ABOUT THIS TASK =>
Read the data, and whenever a line holds the word "were", report that line.

[Page images and extracted text]
┌──

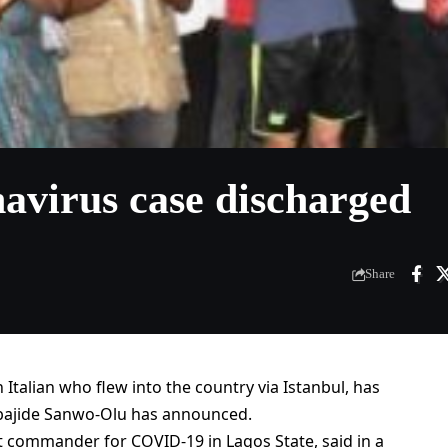
navirus case discharged
Share
n Italian who flew into the country via Istanbul, has
bajide Sanwo-Olu has announced.
 commander for COVID-19 in Lagos State, said in a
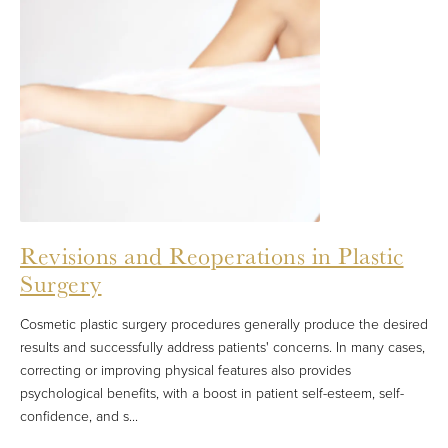
Revisions and Reoperations in Plastic
Surgery
Cosmetic plastic surgery procedures generally produce the desired
results and successfully address patients' concerns. In many cases,
correcting or improving physical features also provides
psychological benefits, with a boost in patient self-esteem, self-
confidence, and s...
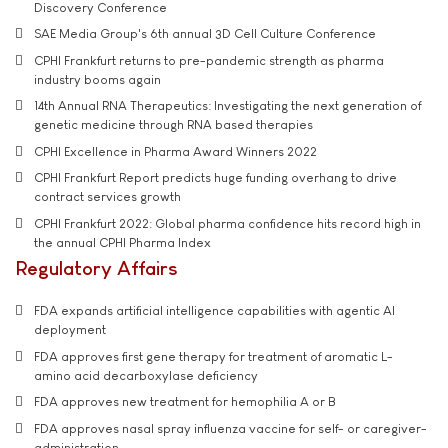
Discovery Conference
SAE Media Group's 6th annual 3D Cell Culture Conference
CPHI Frankfurt returns to pre-pandemic strength as pharma
industry booms again
14th Annual RNA Therapeutics: Investigating the next generation of
genetic medicine through RNA based therapies
CPHI Excellence in Pharma Award Winners 2022
CPHI Frankfurt Report predicts huge funding overhang to drive
contract services growth
CPHI Frankfurt 2022: Global pharma confidence hits record high in
the annual CPHI Pharma Index
Regulatory Affairs
FDA expands artificial intelligence capabilities with agentic AI
deployment
FDA approves first gene therapy for treatment of aromatic L-
amino acid decarboxylase deficiency
FDA approves new treatment for hemophilia A or B
FDA approves nasal spray influenza vaccine for self- or caregiver-
administration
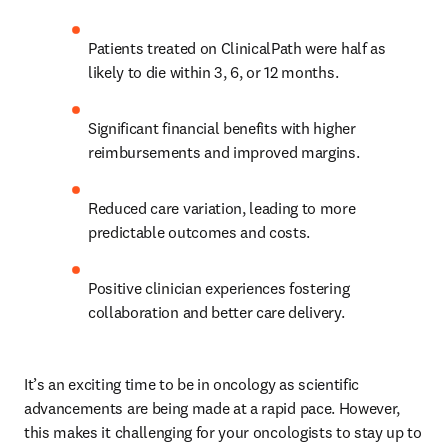
Patients treated on ClinicalPath were half as 
likely to die within 3, 6, or 12 months. 
Significant financial benefits with higher 
reimbursements and improved margins. 
Reduced care variation, leading to more 
predictable outcomes and costs. 
Positive clinician experiences fostering 
collaboration and better care delivery. 
It’s an exciting time to be in oncology as scientific 
advancements are being made at a rapid pace. However, 
this makes it challenging for your oncologists to stay up to 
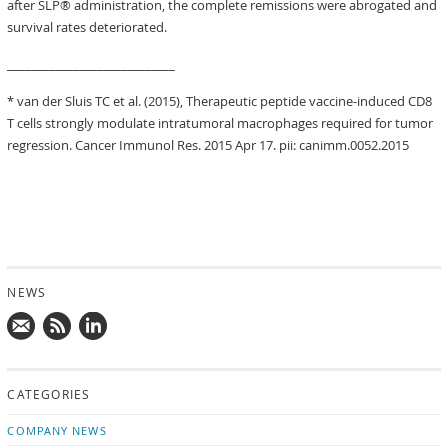
after SLP® administration, the complete remissions were abrogated and
survival rates deteriorated.
____________________________
* van der Sluis TC et al. (2015), Therapeutic peptide vaccine-induced CD8
T cells strongly modulate intratumoral macrophages required for tumor
regression. Cancer Immunol Res. 2015 Apr 17. pii: canimm.0052.2015
NEWS
Mail
Subscribe
Follow
us!
to
us
CATEGORIES
news
on
updates
LinkedIn
COMPANY NEWS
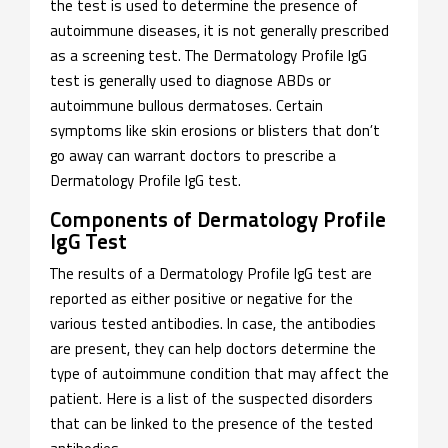
the test is used to determine the presence of
autoimmune diseases, it is not generally prescribed
as a screening test. The Dermatology Profile IgG
test is generally used to diagnose ABDs or
autoimmune bullous dermatoses. Certain
symptoms like skin erosions or blisters that don’t
go away can warrant doctors to prescribe a
Dermatology Profile IgG test.
Components of Dermatology Profile
IgG Test
The results of a Dermatology Profile IgG test are
reported as either positive or negative for the
various tested antibodies. In case, the antibodies
are present, they can help doctors determine the
type of autoimmune condition that may affect the
patient. Here is a list of the suspected disorders
that can be linked to the presence of the tested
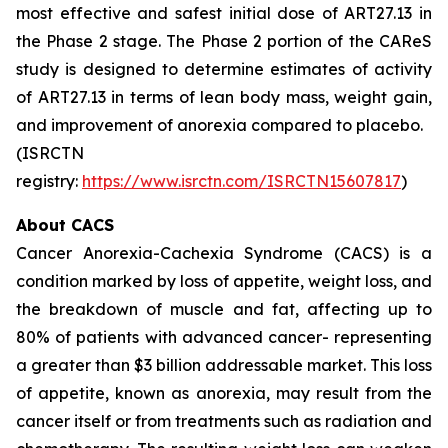
most effective and safest initial dose of ART27.13 in
the Phase 2 stage. The Phase 2 portion of the CAReS
study is designed to determine estimates of activity
of ART27.13 in terms of lean body mass, weight gain,
and improvement of anorexia compared to placebo.
(ISRCTN
registry:
https://www.isrctn.com/ISRCTN15607817
)
About CACS
Cancer Anorexia-Cachexia Syndrome (CACS) is a
condition marked by loss of appetite, weight loss, and
the breakdown of muscle and fat, affecting up to
80% of patients with advanced cancer- representing
a greater than $3 billion addressable market. This loss
of appetite, known as anorexia, may result from the
cancer itself or from treatments such as radiation and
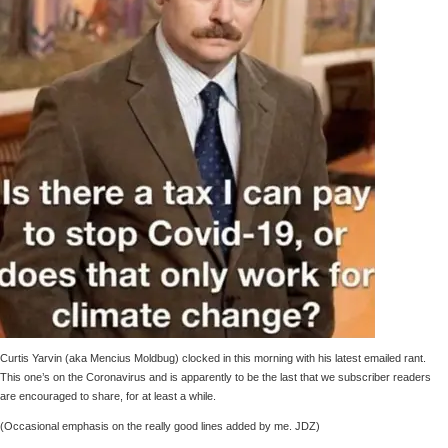
Curtis Yarvin (aka Mencius Moldbug) clocked in this morning with his latest emailed rant.
This one’s on the Coronavirus and is apparently to be the last that we subscriber readers
are encouraged to share, for at least a while.
(Occasional emphasis on the really good lines added by me. JDZ)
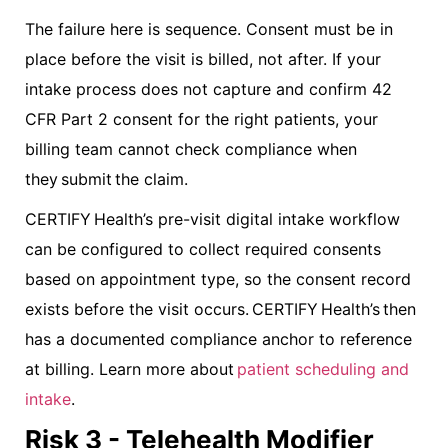
The failure here is sequence. Consent must be in
place before the visit is billed, not after. If your
intake process does not capture and confirm 42
CFR Part 2 consent for the right patients, your
billing team cannot check compliance when
they submit the claim.
CERTIFY Health’s pre-visit digital intake workflow
can be configured to collect required consents
based on appointment type, so the consent record
exists before the visit occurs. CERTIFY Health’s then
has a documented compliance anchor to reference
at billing. Learn more about
patient scheduling and
intake
.
Risk 3 - Telehealth Modifier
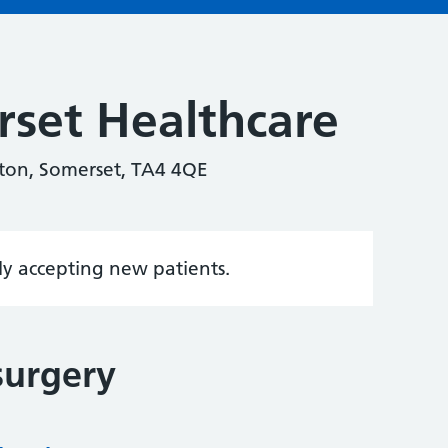
set Healthcare
nton, Somerset, TA4 4QE
tly accepting new patients.
surgery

└──

YOUR RESPONSE =>
Patients treated on ClinicalPath were half as 
after SLP® administration, the complete remissions were abrogated and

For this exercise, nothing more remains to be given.